For the problem of stress-whitening occurring in films, Japanese Patent Laid-Open No. 2002-80678 states that the problem can be solved by specifying the particle size of rubber-like polymer used to be less than 2000 Å. In this document, vacuum forming is performed at pre-heating temperatures as relatively high as 125 to 145° C.; however, some of the films described in the document undergoes stress-whitening at pre-heating temperature of 125° C. or 130° C. Stress-whitening is more likely to occur at lower heating temperatures, and even by the method described in this document, a film is hard to form by vacuum forming at temperatures lower than the above described temperatures. This document does not mention at all the problem of cracks occurring in a film when cutting the molding flash at the end portion of the film at finishing step. Specifically, in any one of these films, when laminating the film on a molded product of a complex shape at low temperatures, stress is concentrated in the corner of the film, and the film is likely to undergo whitening, resulting in significant deterioration of its value as a product. These films also have a problem of cracks caused when cutting at a finishing step the molding flash at the end portion of the film laminates obtained by a film insert molding process or film in-mold molding process.

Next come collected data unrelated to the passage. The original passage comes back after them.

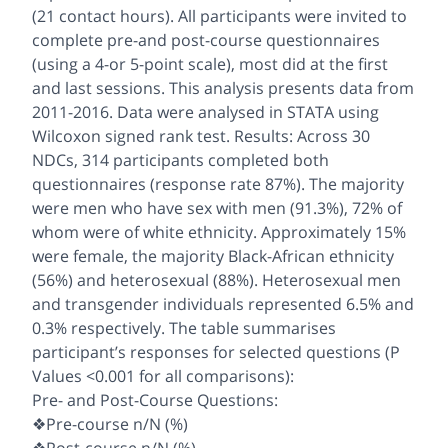
(21 contact hours). All participants were invited to
complete pre-and post-course questionnaires
(using a 4-or 5-point scale), most did at the first
and last sessions. This analysis presents data from
2011-2016. Data were analysed in STATA using
Wilcoxon signed rank test. Results: Across 30
NDCs, 314 participants completed both
questionnaires (response rate 87%). The majority
were men who have sex with men (91.3%), 72% of
whom were of white ethnicity. Approximately 15%
were female, the majority Black-African ethnicity
(56%) and heterosexual (88%). Heterosexual men
and transgender individuals represented 6.5% and
0.3% respectively. The table summarises
participant’s responses for selected questions (P
Values <0.001 for all comparisons):
Pre- and Post-Course Questions:
❖Pre-course n/N (%)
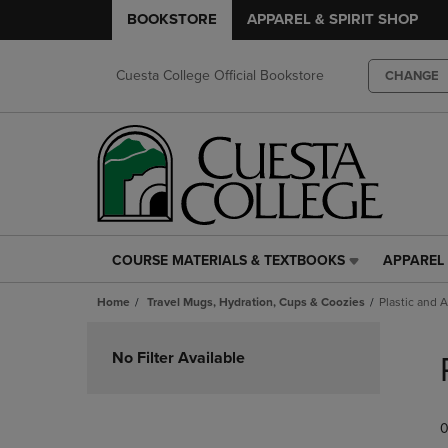
BOOKSTORE
APPAREL & SPIRIT SHOP
Cuesta College Official Bookstore
CHANGE
COURSE MATERIALS & TEXTBOOKS
APPAREL 
COURSE
APPAREL
MATERIALS
&
Home
Travel Mugs, Hydration, Cups & Coozies
Plastic and A
&
SPIRIT
TEXTBOOKS
SHOP
Skip
LINK.
LINK.
to
No Filter Available
PRESS
PRESS
products
ENTER
ENTER
TO
TO
0
NAVIGATE
NAVIGAT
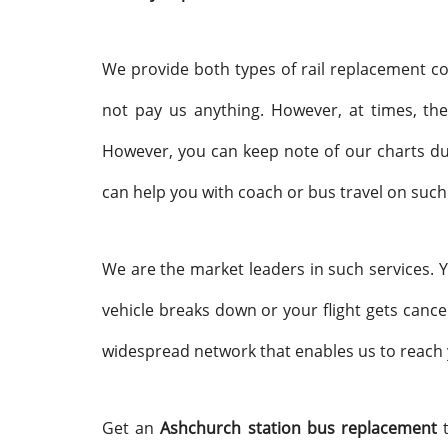
We provide both types of rail replacement co
not pay us anything. However, at times, the
However, you can keep note of our charts dur
can help you with coach or bus travel on such
We are the market leaders in such services.
vehicle breaks down or your flight gets cance
widespread network that enables us to reach 
Get an
Ashchurch station bus replacement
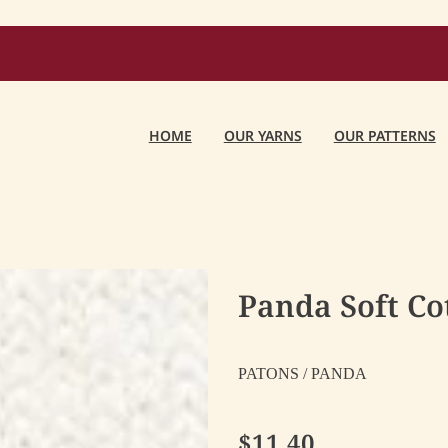
HOME
OUR YARNS
OUR PATTERNS
Panda Soft C
PATONS / PANDA
$11.40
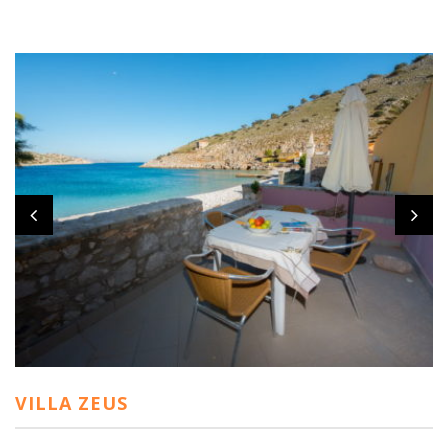
VILLA ZEUS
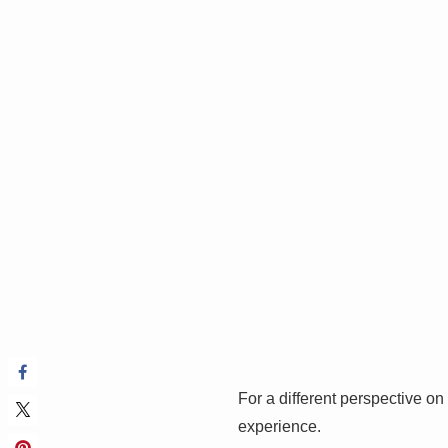
For a different perspective on 
experience.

Under these circumstances, the present inventors directed tremendous research efforts toward the development of a film in which stress-whitening hardly occur even by molding at low temperatures and cracks hardly occur at the time of cutting of the film. And they have found that a film, composed of a resin composition that includes a multi-layer structure acrylic polymer using a special acrylic ester rubber-like polymer and a methacrylic polymer, undergoes less stress-whitening even by molding at low temperatures and has high surface hardness, excellent transparency, also excellent transparency even after heating and excellent weatherability, and its elongation at the time of tensile breakage is high and its moldability, surface properties and processability (cracks are less likely to occur at the time of film cutting) are all excellent.